Un son résolument vintage sur l’ouverture, ce « Drive-B Buddy », de la même veine que « Save Me » sur le dernier disque d’Hanni El Khatib. Les titres courts et nerveux s’enchainent « Smiling », « Make You Mine », « Dorner Party » aux réminiscences Ramones, Rock N’ Roll jusqu’à la caricature, deux minutes chrono et aucune fioriture. Mélodies simples (sinon simplistes), qu’on retient après quelques écoutes et qu’on se surprend à siffloter comme ce « Justice For All » qui résonne comme un titre perdu de Stan Ridgway (ex-leader du groupe New Wave Wall Of Voodoo).

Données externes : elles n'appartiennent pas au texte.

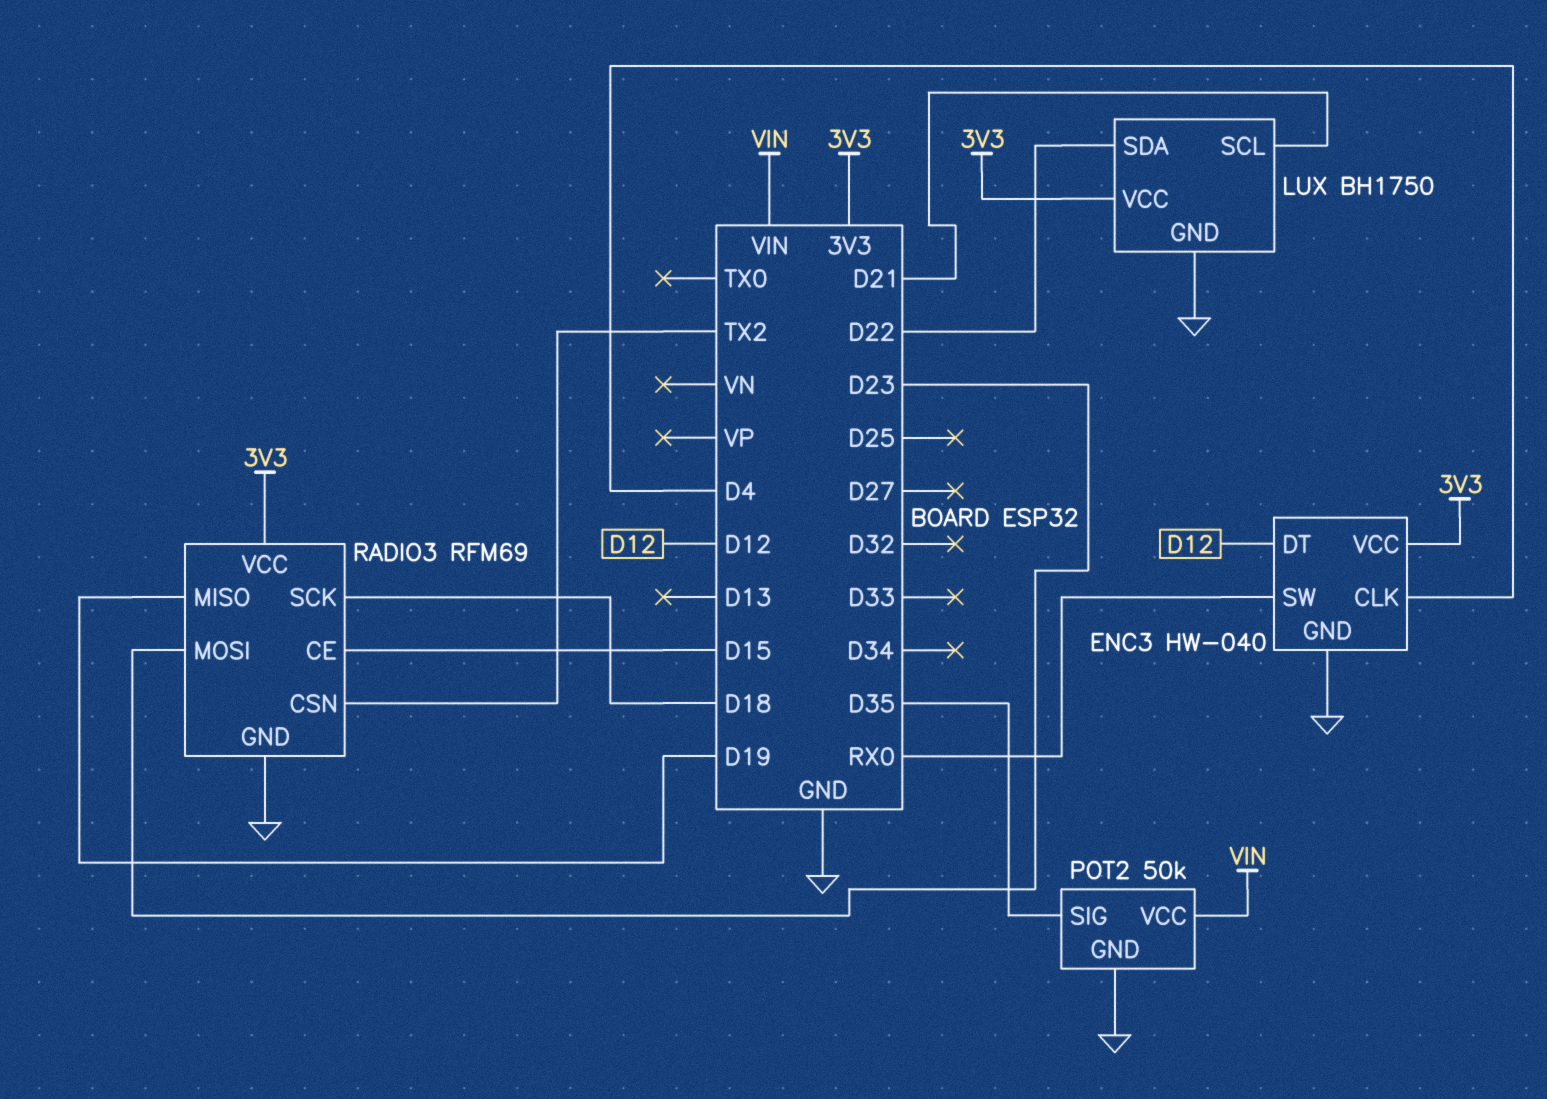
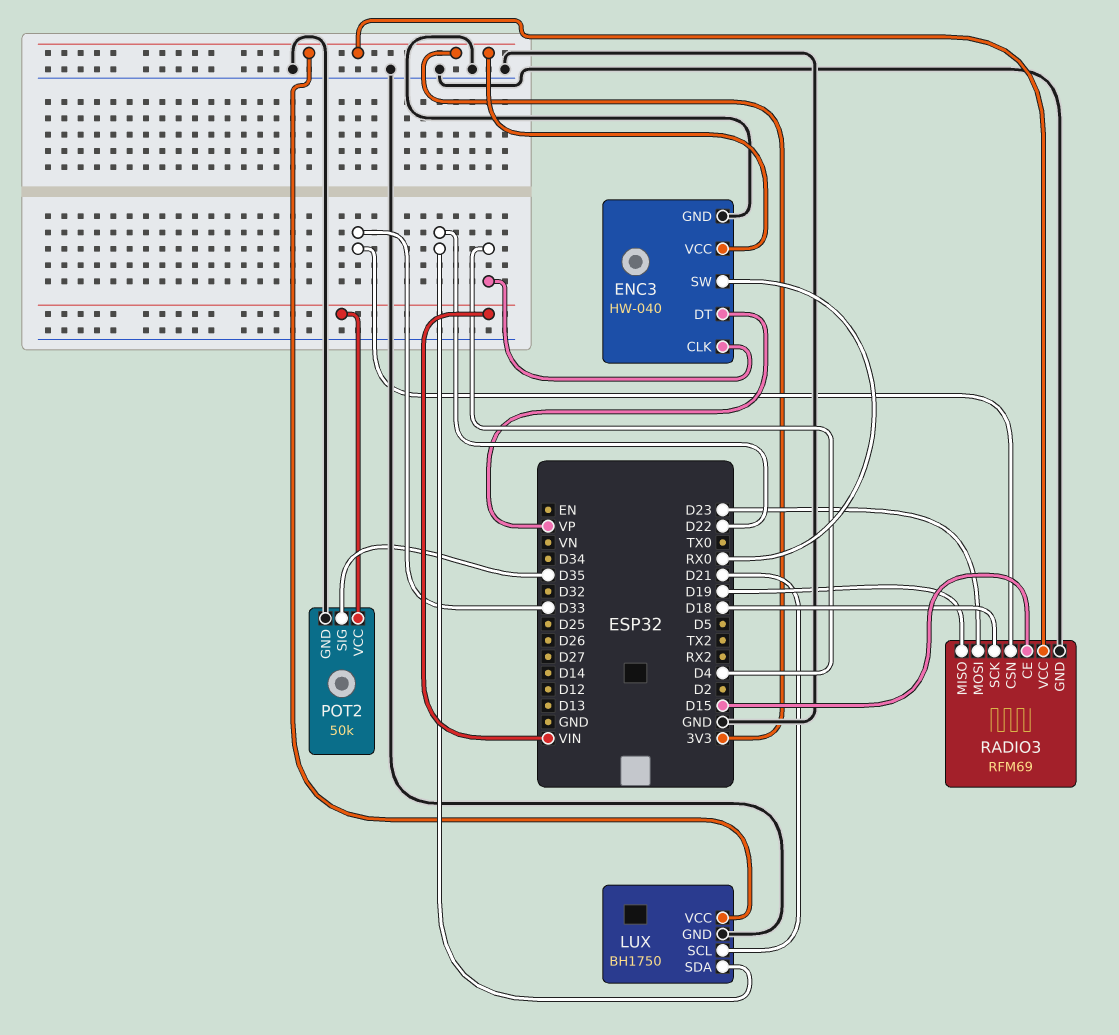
ENC3 pin DT: D12 -> VP
RADIO3 pin CSN: TX2 -> D33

S’ils sont capables de balancer des titres qui invitent à se trémousser, Les Black Lips ne sont pas seulement un groupe à guitares pour faire danser les filles et certains morceaux semblent plus malsains. Dans ce registre, « Boys In The Woods » emporte sans effort la palme. S’il débute par des bruits d’insectes nocturnes, on comprend vite que la balade n’est pas bucolique. Basse et guitares poisseuses accompagnent la plainte d’Alexander « the boys are wild, back in the woods”. Sauvages les boys, et ce n’est pas le clip quasi censuré qui nous dit le contraire. Défonce, rednecks ultra violents et dégénérés, on se croirait dans Délivrance. Âmes sensibles et mineurs (bien entendu) s’abstenir.
Dans la même veine, les excellents « Do The Vibrate » avec hurlements de chiens à la lune et riff de guitare entêtant, et « Funny » aux guitares agressives et lancinantes : « I’m that boy who thinks it’s funny » clame Alexander sur le fait que le monde s’écroule.
En fermeture de l’album, « Dog Year » qui claque comme un des plus sauvages single des Kinks ou des Stones, met en évidence que si les Black Lips n’ont pas inventé un nouveau style (ou l’eau tiède), ils sont capables de torcher des chansons accrocheuses et bien foutues, et c’est déjà pas si mal.